### RAW DATA ###

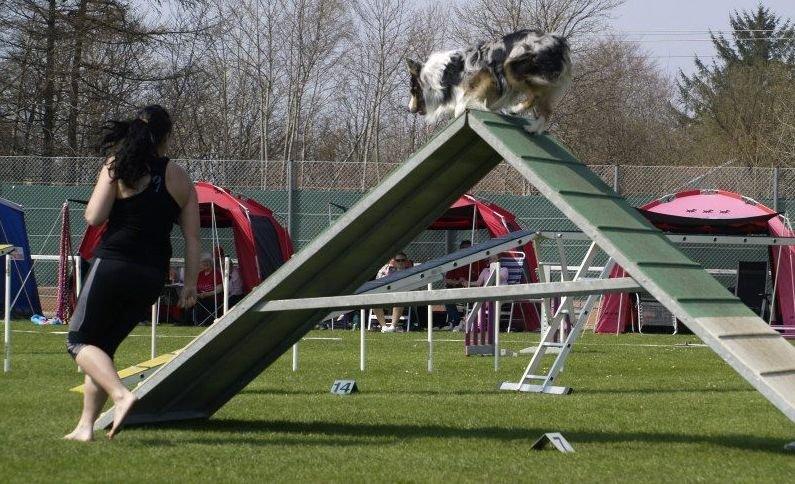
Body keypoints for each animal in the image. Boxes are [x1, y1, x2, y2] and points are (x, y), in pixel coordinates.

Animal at [408, 30, 568, 132]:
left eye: (413, 90)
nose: (410, 109)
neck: (443, 75)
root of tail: (559, 42)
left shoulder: (487, 79)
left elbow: (461, 106)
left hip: (512, 68)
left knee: (536, 96)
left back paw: (515, 109)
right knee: (547, 110)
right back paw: (532, 128)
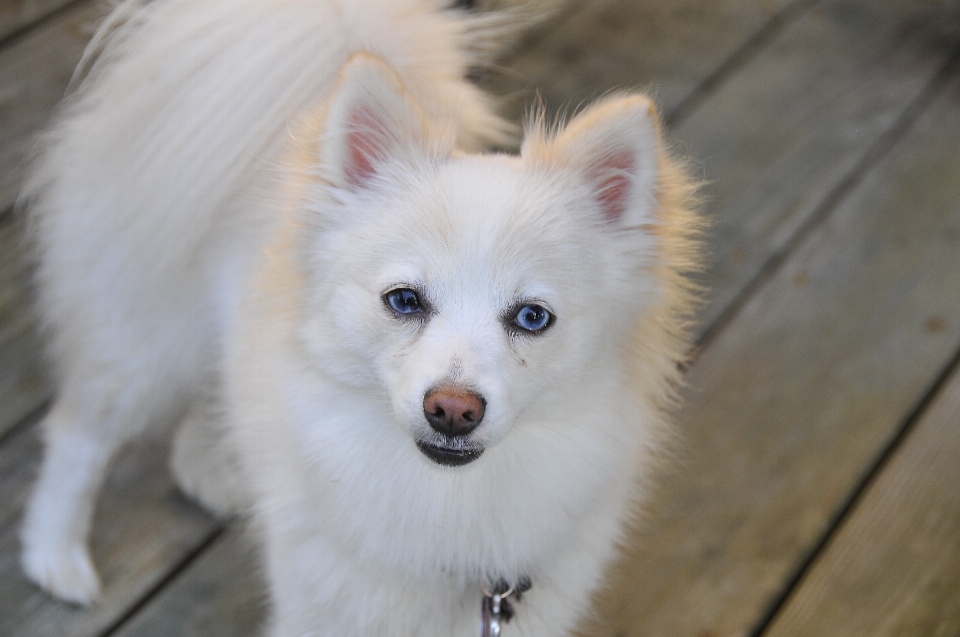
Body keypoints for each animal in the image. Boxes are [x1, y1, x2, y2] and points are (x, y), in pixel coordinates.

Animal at [20, 2, 696, 632]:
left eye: (532, 317)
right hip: (142, 347)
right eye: (404, 300)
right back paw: (55, 557)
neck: (446, 506)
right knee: (79, 437)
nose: (453, 409)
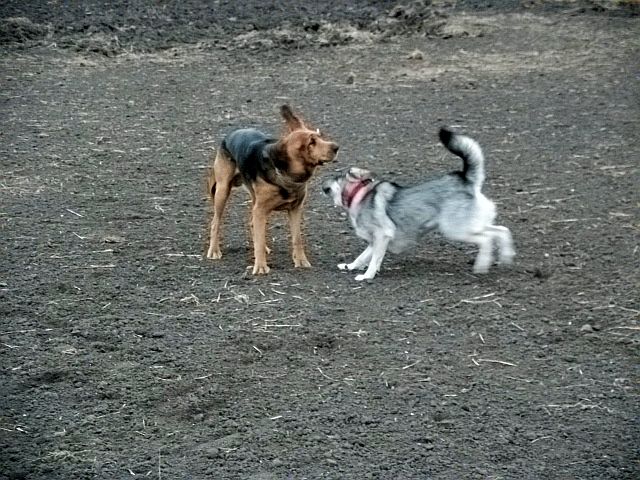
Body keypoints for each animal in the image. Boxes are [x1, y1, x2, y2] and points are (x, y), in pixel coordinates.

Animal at [209, 106, 340, 276]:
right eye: (311, 142)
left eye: (320, 136)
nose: (336, 147)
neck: (285, 174)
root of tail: (230, 135)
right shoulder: (260, 210)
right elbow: (260, 238)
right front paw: (260, 266)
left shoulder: (295, 209)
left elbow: (297, 238)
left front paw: (301, 261)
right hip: (223, 190)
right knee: (215, 222)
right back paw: (214, 250)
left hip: (253, 198)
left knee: (253, 225)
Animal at [324, 127, 516, 282]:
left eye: (335, 177)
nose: (322, 185)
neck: (359, 194)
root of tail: (466, 180)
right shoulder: (375, 241)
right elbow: (363, 257)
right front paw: (350, 266)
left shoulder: (382, 234)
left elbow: (373, 260)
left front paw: (366, 276)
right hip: (472, 224)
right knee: (501, 230)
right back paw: (507, 257)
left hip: (456, 229)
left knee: (486, 238)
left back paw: (482, 265)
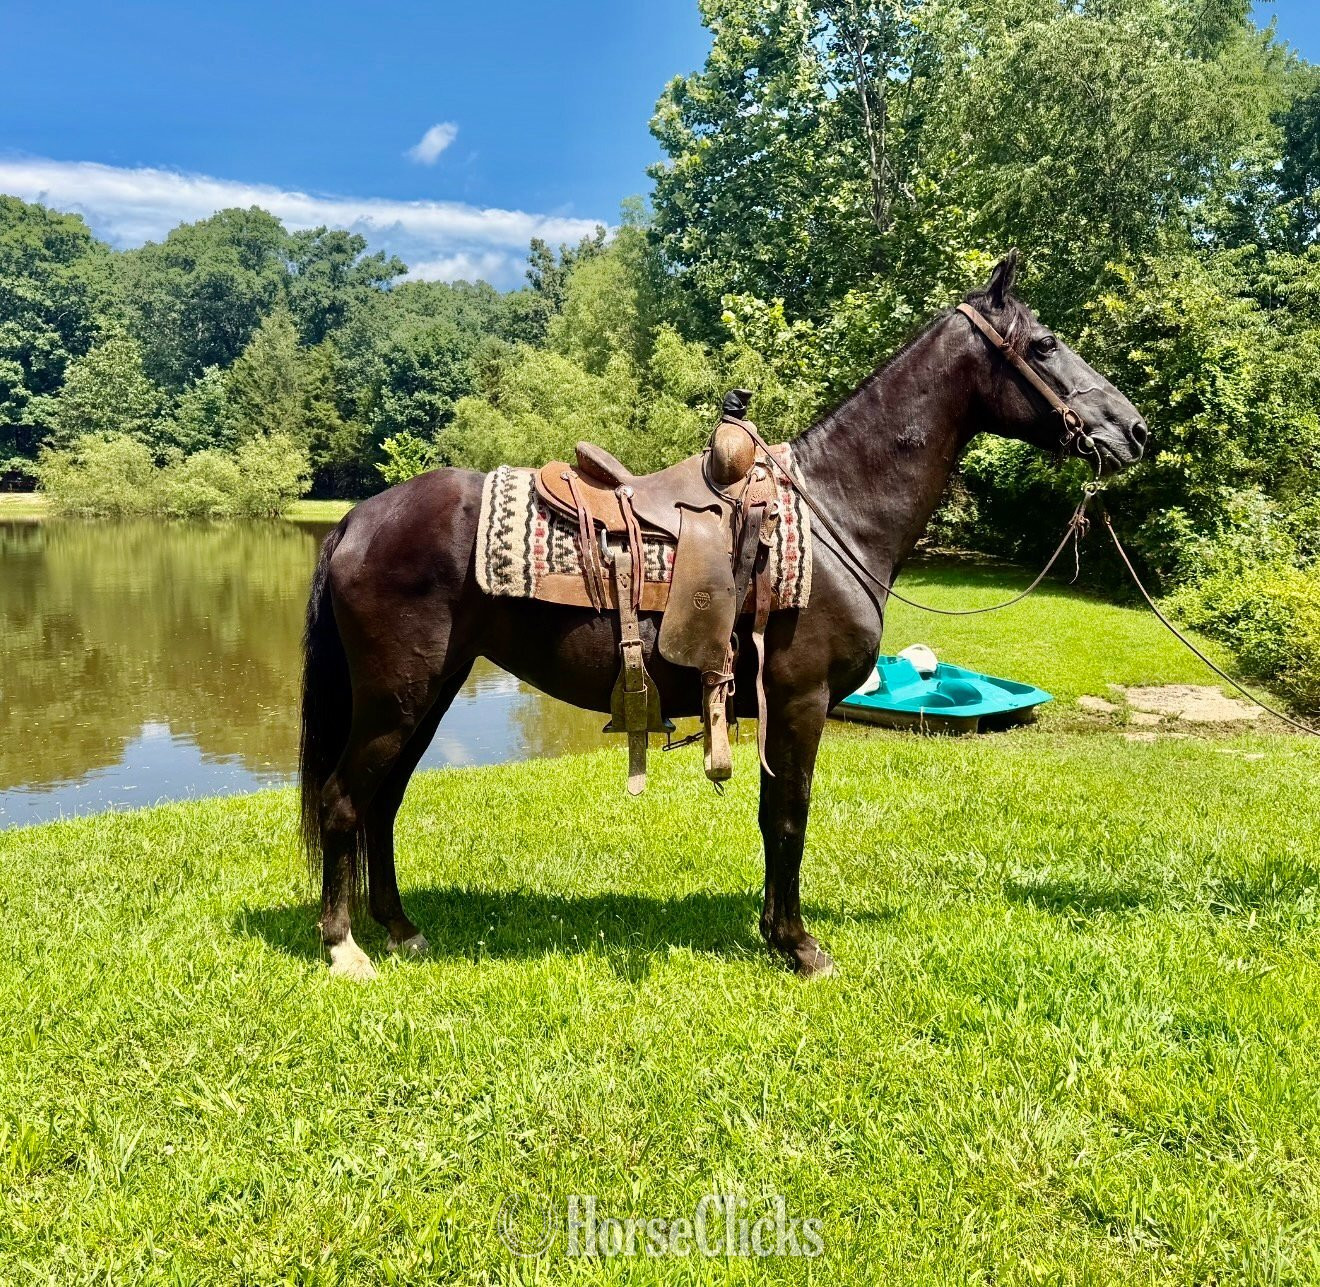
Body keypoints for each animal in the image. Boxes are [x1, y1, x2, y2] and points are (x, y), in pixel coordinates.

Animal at [299, 252, 1147, 980]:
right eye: (1045, 344)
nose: (1134, 429)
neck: (834, 508)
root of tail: (356, 518)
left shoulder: (782, 705)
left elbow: (775, 815)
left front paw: (776, 933)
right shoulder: (800, 700)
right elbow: (790, 816)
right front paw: (800, 944)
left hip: (427, 694)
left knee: (383, 801)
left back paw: (400, 928)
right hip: (396, 699)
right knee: (345, 800)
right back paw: (344, 947)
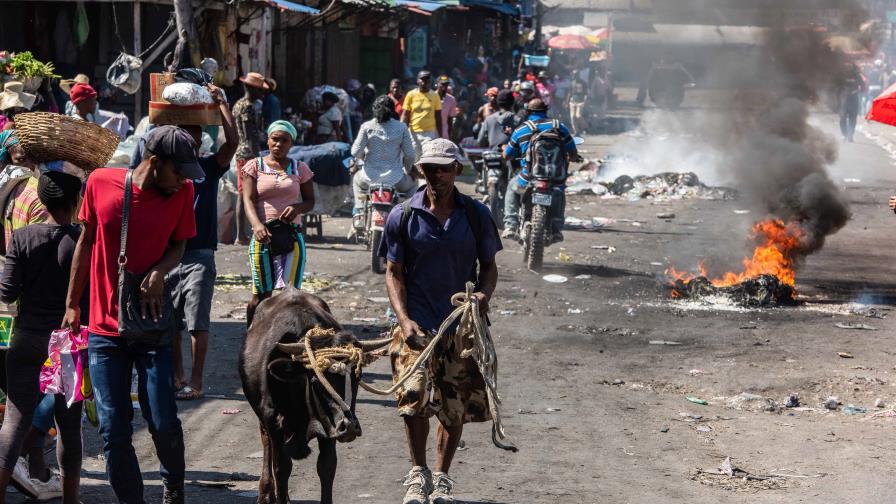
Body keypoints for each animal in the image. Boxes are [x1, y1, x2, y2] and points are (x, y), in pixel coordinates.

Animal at [240, 288, 390, 504]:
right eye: (315, 380)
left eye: (357, 377)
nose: (349, 426)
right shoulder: (273, 421)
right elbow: (281, 468)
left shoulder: (330, 426)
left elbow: (327, 467)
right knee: (266, 443)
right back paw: (266, 493)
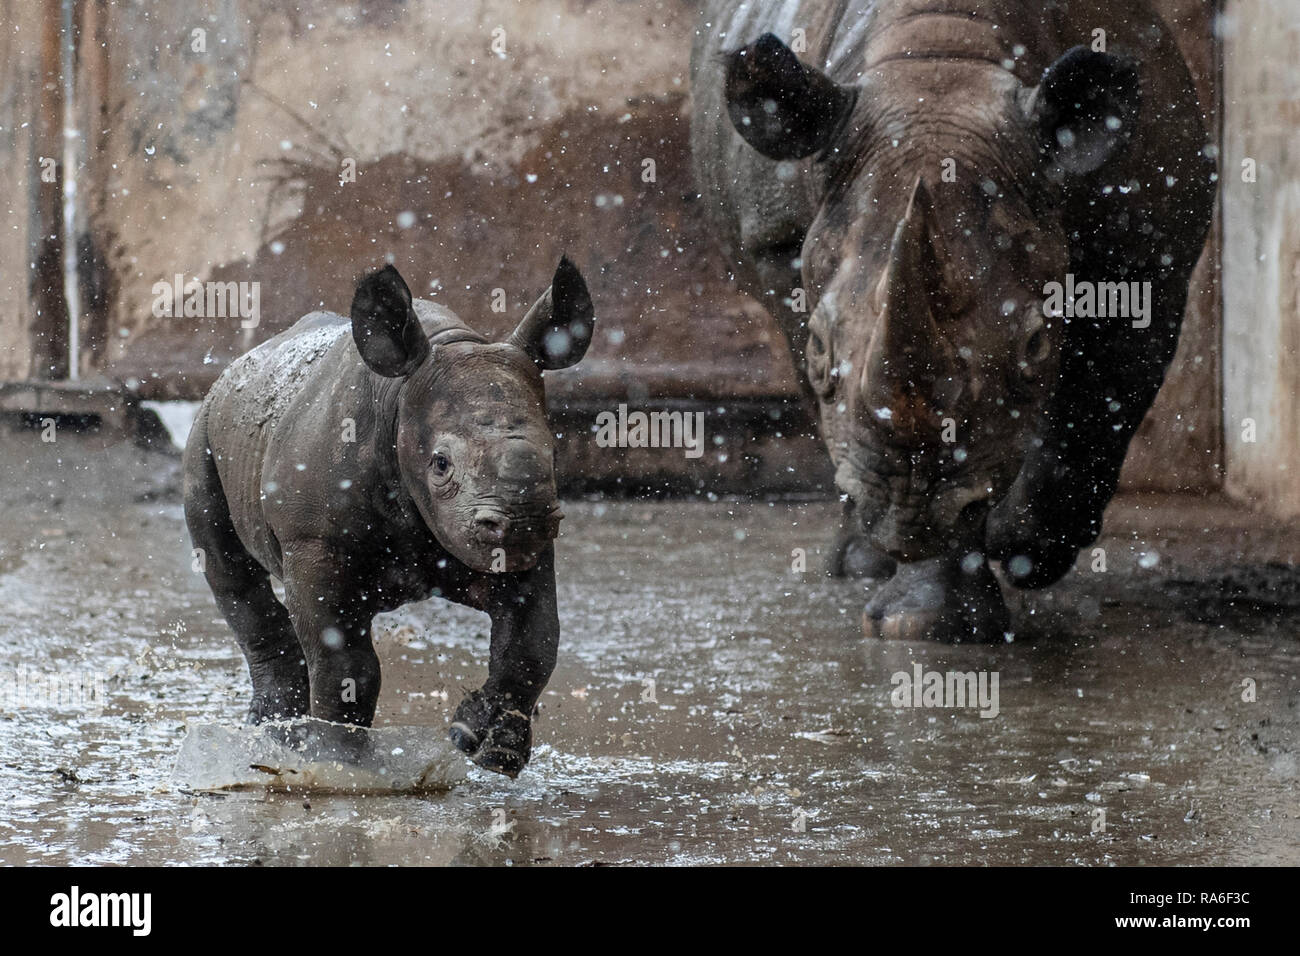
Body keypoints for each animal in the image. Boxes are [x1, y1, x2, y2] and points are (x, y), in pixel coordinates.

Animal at [182, 256, 595, 780]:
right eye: (440, 464)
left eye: (556, 454)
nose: (522, 523)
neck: (399, 398)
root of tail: (235, 368)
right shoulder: (313, 542)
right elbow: (345, 662)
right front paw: (338, 761)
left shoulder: (521, 550)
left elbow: (532, 644)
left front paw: (485, 746)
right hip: (204, 432)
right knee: (225, 566)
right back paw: (272, 730)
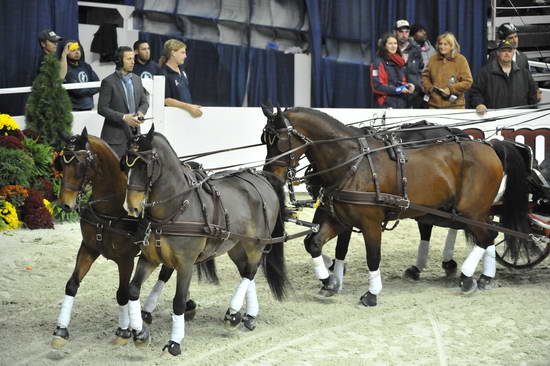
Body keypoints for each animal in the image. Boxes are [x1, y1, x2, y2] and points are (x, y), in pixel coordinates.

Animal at [52, 130, 208, 348]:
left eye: (81, 163)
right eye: (62, 163)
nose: (65, 204)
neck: (111, 210)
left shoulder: (125, 259)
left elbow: (122, 293)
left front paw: (124, 330)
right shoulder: (88, 248)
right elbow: (72, 284)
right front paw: (61, 329)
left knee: (166, 274)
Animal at [123, 125, 288, 354]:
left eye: (144, 164)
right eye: (126, 163)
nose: (131, 207)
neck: (176, 208)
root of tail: (261, 178)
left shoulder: (186, 264)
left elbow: (178, 301)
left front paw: (175, 342)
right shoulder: (149, 259)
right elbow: (132, 289)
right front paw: (139, 333)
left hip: (256, 243)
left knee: (251, 272)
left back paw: (233, 313)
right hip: (236, 246)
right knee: (247, 271)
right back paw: (247, 316)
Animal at [264, 106, 532, 306]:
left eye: (278, 140)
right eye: (264, 139)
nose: (270, 175)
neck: (351, 161)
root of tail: (489, 146)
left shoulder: (370, 222)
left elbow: (373, 256)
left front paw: (371, 294)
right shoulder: (339, 218)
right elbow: (314, 244)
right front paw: (329, 282)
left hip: (471, 210)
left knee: (487, 237)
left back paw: (468, 278)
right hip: (471, 211)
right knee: (488, 235)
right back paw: (485, 277)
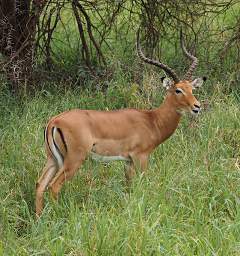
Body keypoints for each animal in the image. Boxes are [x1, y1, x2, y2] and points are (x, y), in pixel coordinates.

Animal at [35, 29, 206, 216]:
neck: (152, 120)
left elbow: (129, 187)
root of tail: (55, 121)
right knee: (54, 186)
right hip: (74, 159)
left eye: (192, 89)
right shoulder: (140, 157)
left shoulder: (127, 161)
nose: (197, 106)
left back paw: (38, 218)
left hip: (53, 159)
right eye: (178, 90)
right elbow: (142, 184)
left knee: (40, 184)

###

PROBLEM DETAILS: What is needed is a verbatim copy of the material, minus its pictures.

ANSWER FOR THIS EXERCISE:
Body keypoints for each animal in the image. Boxes are [x1, y1, x2, y2] and points are (x, y), in pixel coordinates.

Animal at [408, 30, 568, 132]:
left eye: (413, 90)
nose: (410, 109)
neck: (443, 75)
root of tail: (559, 42)
left shoulder: (487, 79)
left elbow: (461, 106)
left hip: (512, 68)
left knee: (536, 96)
left back paw: (515, 109)
right knee: (547, 110)
right back paw: (532, 128)
Body keypoints for each animal in the image. Boxes are [x1, y1, x2, y2] and points are (x, y), in pixel coordinates.

Animal at [20, 2, 696, 632]:
left eye: (532, 317)
right hip: (142, 347)
right eye: (404, 300)
right back paw: (55, 557)
neck: (446, 506)
right knee: (79, 437)
nose: (453, 409)
Body keypoints for each animal in the image. Boxes are [x1, y1, x2, y2] and points are (x, y), in pixel coordinates.

Animal at [209, 106, 340, 276]:
right eye: (311, 142)
left eye: (320, 136)
nose: (336, 147)
neck: (285, 174)
root of tail: (230, 135)
right shoulder: (260, 210)
right elbow: (260, 238)
right front paw: (260, 266)
left shoulder: (295, 209)
left elbow: (297, 238)
left front paw: (301, 261)
right hip: (223, 190)
right knee: (215, 222)
right back paw: (214, 250)
left hip: (253, 198)
left knee: (253, 225)
Animal at [324, 127, 516, 282]:
left eye: (335, 177)
nose: (322, 185)
neck: (359, 194)
root of tail: (466, 180)
right shoulder: (375, 241)
right elbow: (363, 257)
right front paw: (350, 266)
left shoulder: (382, 234)
left elbow: (373, 260)
left front paw: (366, 276)
right hip: (472, 224)
right knee: (501, 230)
right back paw: (507, 257)
left hip: (456, 229)
left knee: (486, 238)
left back paw: (482, 265)
Body keypoints for each animal in the image. Boxes are [x1, y1, x2, y2] and points are (x, y), in pixel coordinates.

Animal at [299, 252, 1147, 980]:
right eye: (1045, 344)
nose: (1134, 429)
neck: (834, 508)
root of tail: (356, 518)
left shoulder: (782, 705)
left elbow: (775, 815)
left front paw: (776, 933)
right shoulder: (800, 700)
right elbow: (790, 816)
right front paw: (800, 944)
left hip: (427, 694)
left knee: (383, 801)
left back paw: (400, 928)
right hip: (396, 699)
right knee: (345, 800)
right back paw: (344, 947)
Body keypoints for each animal in the image. Boxes are [x1, y1, x2, y2] and points are (x, y), in pixel coordinates.

Animal at [240, 288, 390, 504]:
right eye: (315, 380)
left eye: (357, 377)
nose: (349, 426)
right shoulder: (273, 421)
right elbow: (281, 468)
left shoulder: (330, 426)
left elbow: (327, 467)
right knee: (266, 443)
right back paw: (266, 493)
Body keypoints for each animal in the image. Boxes are [x1, y1, x2, y2] and points are (x, y), in pixel coordinates.

Animal at [182, 256, 595, 780]:
right eye: (440, 464)
left eye: (556, 454)
nose: (522, 523)
neck: (399, 398)
root of tail: (235, 368)
right shoulder: (313, 542)
right elbow: (345, 662)
right front paw: (338, 761)
left shoulder: (521, 550)
left elbow: (532, 644)
left front paw: (485, 746)
right hip: (204, 432)
right knee: (225, 566)
right back paw: (272, 730)
Body keypoints for each animal in the image. Boxes are [x1, y1, x2, y2] and points are (x, y), in pixel coordinates.

Animal at [52, 130, 208, 348]:
left eye: (81, 163)
right eye: (62, 163)
nose: (65, 204)
neck: (111, 210)
left shoulder: (125, 259)
left elbow: (122, 293)
left front paw: (124, 330)
right shoulder: (88, 248)
right elbow: (72, 284)
right front paw: (61, 329)
left knee: (166, 274)
Animal at [123, 125, 288, 354]:
left eye: (144, 164)
right eye: (126, 163)
nose: (131, 207)
neck: (176, 208)
root of tail: (261, 178)
left shoulder: (186, 264)
left elbow: (178, 301)
left front paw: (175, 342)
right shoulder: (149, 259)
right elbow: (132, 289)
right front paw: (139, 333)
left hip: (256, 243)
left knee: (251, 272)
left back paw: (233, 313)
right hip: (236, 246)
right knee: (247, 271)
right back paw: (247, 316)
Animal at [264, 106, 532, 306]:
left eye: (278, 140)
right eye: (264, 139)
nose: (270, 175)
neck: (351, 161)
root of tail: (489, 146)
left shoulder: (370, 222)
left elbow: (373, 256)
left front paw: (371, 294)
right shoulder: (339, 218)
right elbow: (314, 244)
right front paw: (329, 282)
left hip: (471, 210)
left knee: (487, 237)
left back paw: (468, 278)
right hip: (471, 211)
right knee: (488, 235)
right back paw: (485, 277)
Body keypoints for each animal in the image. Boxes are [x1, y1, x2, y2] and points are (x, y), in pixel coordinates.

Animal at [35, 29, 206, 216]:
neck: (152, 120)
left elbow: (129, 187)
root of tail: (55, 121)
right knee: (54, 186)
right hip: (74, 159)
left eye: (192, 89)
right shoulder: (140, 157)
left shoulder: (127, 161)
nose: (197, 106)
left back paw: (38, 218)
left hip: (53, 159)
right eye: (178, 90)
right elbow: (142, 184)
left knee: (40, 184)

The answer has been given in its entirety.